TV – « Les Œuvres vives » : des vies à contre-courant
TV - « Les Œuvres vives » : des vies à contre-courant
Par Camille Langlade
Notre choix du soir. Au bord de l’eau et d’un monde avec lequel ils ont rompu, Bertrand Latouche filme une petite communauté de navigateurs nomades, en forme d’ode à la liberté (sur France 3 à 23 h 40).
Extrait documentaire LES OEUVRES VIVES - France 3 Pays de la Loire
Durée : 01:07
A 50 ans, Bertrand Latouche fait le point sur sa vie, ce « beau bordel ». Le réalisateur raconte ses peurs, ses espoirs et ce qu’il aimerait transmettre à sa fille de 16 ans, qu’il voit une semaine sur deux. Un bordel fait d’« œuvres vives », de ces « 4 millimètres d’acier qui [le] séparent de l’eau », autrement dit la partie immergée de la coque. Car Bertrand habite sur un bateau. Et celui-ci a pris l’eau il y a trois ans. Il s’est alors rendu dans un chantier naval, où il revient pour réparer le gouvernail et poser sa caméra.
Au bord de l’eau, on découvre une petite communauté de navigateurs nomades, installés là en attendant la réparation de leurs bateaux. Jean-Luc, Claudine, Jean-Yves et Christian ont décidé, un jour, de rompre avec leur vie de terrien sédentaire pour se réfugier dans une certaine marginalité. Un quotidien à contre-courant qu’ils ne regrettent pour rien au monde.

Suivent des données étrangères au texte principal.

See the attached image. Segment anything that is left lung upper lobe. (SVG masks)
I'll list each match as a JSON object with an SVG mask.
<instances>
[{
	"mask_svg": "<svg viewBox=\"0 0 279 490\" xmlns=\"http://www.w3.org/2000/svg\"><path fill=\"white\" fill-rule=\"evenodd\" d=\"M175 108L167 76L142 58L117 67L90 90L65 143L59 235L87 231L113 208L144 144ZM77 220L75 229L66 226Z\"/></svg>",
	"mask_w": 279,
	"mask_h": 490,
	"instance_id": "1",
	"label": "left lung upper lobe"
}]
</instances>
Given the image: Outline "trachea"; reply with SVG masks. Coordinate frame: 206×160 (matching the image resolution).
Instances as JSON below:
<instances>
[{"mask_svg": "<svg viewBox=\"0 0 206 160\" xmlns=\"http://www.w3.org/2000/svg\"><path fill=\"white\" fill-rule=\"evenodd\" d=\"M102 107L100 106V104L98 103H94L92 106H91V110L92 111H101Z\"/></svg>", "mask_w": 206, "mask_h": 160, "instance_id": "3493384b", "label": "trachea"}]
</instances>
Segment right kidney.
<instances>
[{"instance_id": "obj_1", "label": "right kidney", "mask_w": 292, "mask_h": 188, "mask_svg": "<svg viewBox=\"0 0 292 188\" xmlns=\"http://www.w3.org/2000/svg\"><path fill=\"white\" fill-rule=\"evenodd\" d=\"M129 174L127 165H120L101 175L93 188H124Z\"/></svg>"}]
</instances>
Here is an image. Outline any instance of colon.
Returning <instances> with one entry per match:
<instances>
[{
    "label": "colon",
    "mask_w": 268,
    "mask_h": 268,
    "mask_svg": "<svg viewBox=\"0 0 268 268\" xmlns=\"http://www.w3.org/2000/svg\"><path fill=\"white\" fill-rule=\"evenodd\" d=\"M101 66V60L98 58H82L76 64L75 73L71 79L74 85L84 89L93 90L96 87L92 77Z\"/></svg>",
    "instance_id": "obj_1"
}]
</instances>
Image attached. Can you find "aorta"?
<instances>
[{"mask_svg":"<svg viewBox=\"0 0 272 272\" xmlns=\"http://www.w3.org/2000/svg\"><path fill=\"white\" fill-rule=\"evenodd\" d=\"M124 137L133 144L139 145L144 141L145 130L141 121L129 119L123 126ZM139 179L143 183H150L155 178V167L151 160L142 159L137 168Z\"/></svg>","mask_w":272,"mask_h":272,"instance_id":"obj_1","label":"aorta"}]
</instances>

Dans ce beau documentaire aux notes de western, ces baroudeurs des mers, aux visages marqués par le soleil, reviennent sur le moment charnière où ils ont décidé de larguer les amarres. Des témoignages forts, recueillis en plans fixes, sous l’œil bienveillant de Bertrand Latouche. Rester au-dessus de la ligne de flottaison : voilà ce qui les anime aujourd’hui.
Ces Œuvres vives brillent par leur mise en scène épurée, à l’image de la vie que mènent ces habitants du chantier, sans s’encombrer d’un confort matériel superflu. La caméra montre une forme d’otium : une existence hors du temps faite de repos, de lecture et de moments de partage.

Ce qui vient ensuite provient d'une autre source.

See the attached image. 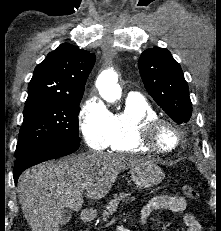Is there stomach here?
I'll use <instances>...</instances> for the list:
<instances>
[{
  "instance_id": "stomach-1",
  "label": "stomach",
  "mask_w": 221,
  "mask_h": 231,
  "mask_svg": "<svg viewBox=\"0 0 221 231\" xmlns=\"http://www.w3.org/2000/svg\"><path fill=\"white\" fill-rule=\"evenodd\" d=\"M132 181L140 188L158 185L164 178L162 169L152 161L142 160L130 170Z\"/></svg>"
}]
</instances>
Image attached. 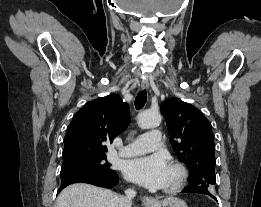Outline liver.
Instances as JSON below:
<instances>
[{
	"instance_id": "1",
	"label": "liver",
	"mask_w": 261,
	"mask_h": 207,
	"mask_svg": "<svg viewBox=\"0 0 261 207\" xmlns=\"http://www.w3.org/2000/svg\"><path fill=\"white\" fill-rule=\"evenodd\" d=\"M119 195L86 183L67 186L59 194L55 207H118Z\"/></svg>"
}]
</instances>
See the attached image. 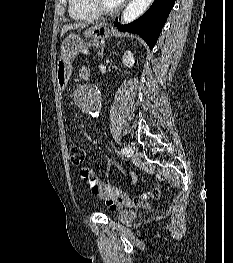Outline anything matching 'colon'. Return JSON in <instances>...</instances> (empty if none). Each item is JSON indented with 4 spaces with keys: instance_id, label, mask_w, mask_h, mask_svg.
<instances>
[{
    "instance_id": "colon-1",
    "label": "colon",
    "mask_w": 233,
    "mask_h": 263,
    "mask_svg": "<svg viewBox=\"0 0 233 263\" xmlns=\"http://www.w3.org/2000/svg\"><path fill=\"white\" fill-rule=\"evenodd\" d=\"M86 159V152L82 147L73 146L69 149V160L70 163L75 167L83 166ZM83 175L88 176V172L85 167H82ZM120 189L119 187H115ZM162 197V190L159 188H153L147 192H144L141 195H138L134 198H130L125 192H120V200L124 205L137 207L145 204L149 199L157 200Z\"/></svg>"
}]
</instances>
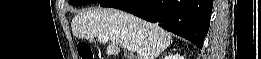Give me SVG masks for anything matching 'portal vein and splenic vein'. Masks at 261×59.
I'll return each mask as SVG.
<instances>
[{
	"label": "portal vein and splenic vein",
	"mask_w": 261,
	"mask_h": 59,
	"mask_svg": "<svg viewBox=\"0 0 261 59\" xmlns=\"http://www.w3.org/2000/svg\"><path fill=\"white\" fill-rule=\"evenodd\" d=\"M98 39L100 40V41H103V42H107L108 40H109V38L107 37V36H101V35H99L98 36ZM124 48H126V49H128L129 51H131V52H135V51H137V47L136 46H132V45H122Z\"/></svg>",
	"instance_id": "1"
}]
</instances>
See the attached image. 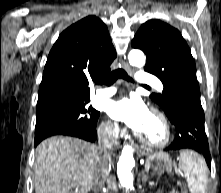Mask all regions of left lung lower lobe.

Soleil, gazole et solidarité
Bertrand Latouche dresse un tableau à la fois réaliste et impressionniste de cette vie à la marge, emplie de soleil, de gazole et de solidarité. Son journal intime entremêle les tranches de vie de ses personnages et les bateaux, partie intégrante de la peinture, avec leurs coques abîmées, embellies par les voyages.
A la lumière de ces personnages aux trajectoires atypiques, à rebours des schémas pré-tracés qui inondent la société, le réalisateur signe une magnifique excursion poétique dans un endroit qui paraît parfois hors du monde. Une ode à la liberté qui offre aussi une réflexion sur la notion de rupture, professionnelle ou amoureuse, parfois nécessaire pour pouvoir se reconstruire, changer de cap.
Les Œuvres vives, de Bertrand Latouche (Fr., 2017, 50 min).